*** Opening GIVEN DATA ***
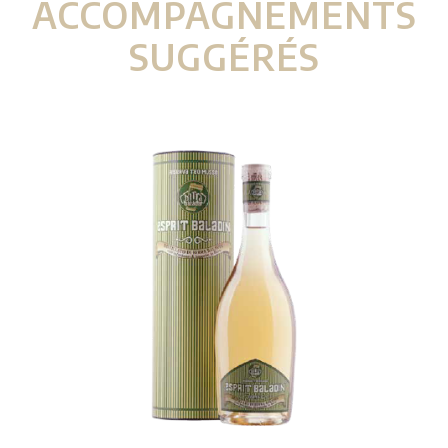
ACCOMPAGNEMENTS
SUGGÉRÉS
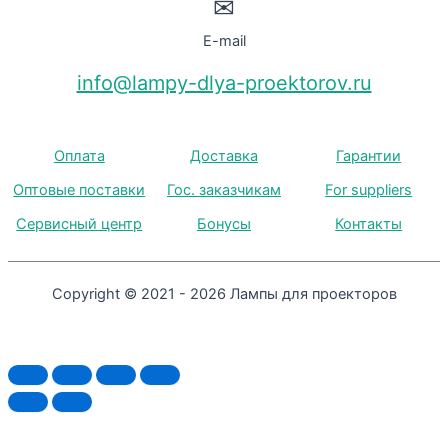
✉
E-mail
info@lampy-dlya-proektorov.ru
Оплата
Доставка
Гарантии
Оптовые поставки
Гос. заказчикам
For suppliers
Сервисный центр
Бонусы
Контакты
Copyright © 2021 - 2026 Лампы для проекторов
*** Closing GIVEN DATA ***
*** Opening GIVEN DATA ***
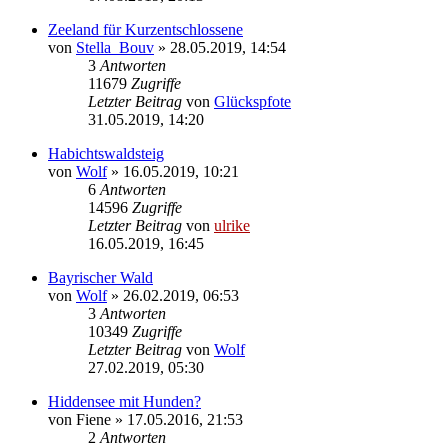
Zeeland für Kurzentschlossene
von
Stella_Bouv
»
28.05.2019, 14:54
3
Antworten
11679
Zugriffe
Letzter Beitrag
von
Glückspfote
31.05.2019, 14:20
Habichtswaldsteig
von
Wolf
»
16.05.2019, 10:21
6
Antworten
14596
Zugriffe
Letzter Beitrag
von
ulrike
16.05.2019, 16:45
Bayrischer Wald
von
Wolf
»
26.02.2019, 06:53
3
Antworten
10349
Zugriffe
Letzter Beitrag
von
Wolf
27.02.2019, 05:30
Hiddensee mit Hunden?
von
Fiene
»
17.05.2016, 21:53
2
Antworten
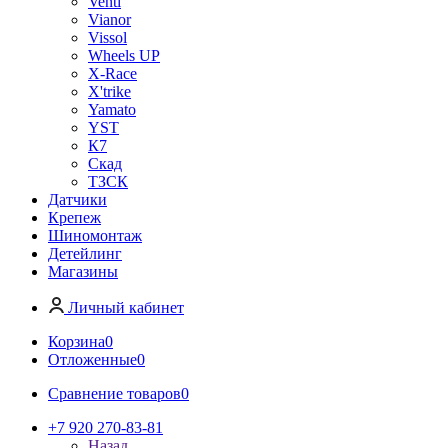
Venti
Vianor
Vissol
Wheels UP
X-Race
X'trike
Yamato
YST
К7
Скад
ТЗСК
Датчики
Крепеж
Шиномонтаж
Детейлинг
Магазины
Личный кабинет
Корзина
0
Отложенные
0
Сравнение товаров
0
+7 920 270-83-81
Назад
*** Closing GIVEN DATA ***
▶ [EXERCISE] Convert the lines in the records above, from the line containing "Zeeland für Kurzentschlossene" up to and including the line containing "27.02.2019, 05:30", into a JSON list of strings with one string per line and blank lines left out. Include no other lines.

▶ [RESPONSE TO THE TASK]
[
  "Zeeland für Kurzentschlossene",
  "von",
  "Stella_Bouv",
  "»",
  "28.05.2019, 14:54",
  "3",
  "Antworten",
  "11679",
  "Zugriffe",
  "Letzter Beitrag",
  "von",
  "Glückspfote",
  "31.05.2019, 14:20",
  "Habichtswaldsteig",
  "von",
  "Wolf",
  "»",
  "16.05.2019, 10:21",
  "6",
  "Antworten",
  "14596",
  "Zugriffe",
  "Letzter Beitrag",
  "von",
  "ulrike",
  "16.05.2019, 16:45",
  "Bayrischer Wald",
  "von",
  "Wolf",
  "»",
  "26.02.2019, 06:53",
  "3",
  "Antworten",
  "10349",
  "Zugriffe",
  "Letzter Beitrag",
  "von",
  "Wolf",
  "27.02.2019, 05:30"
]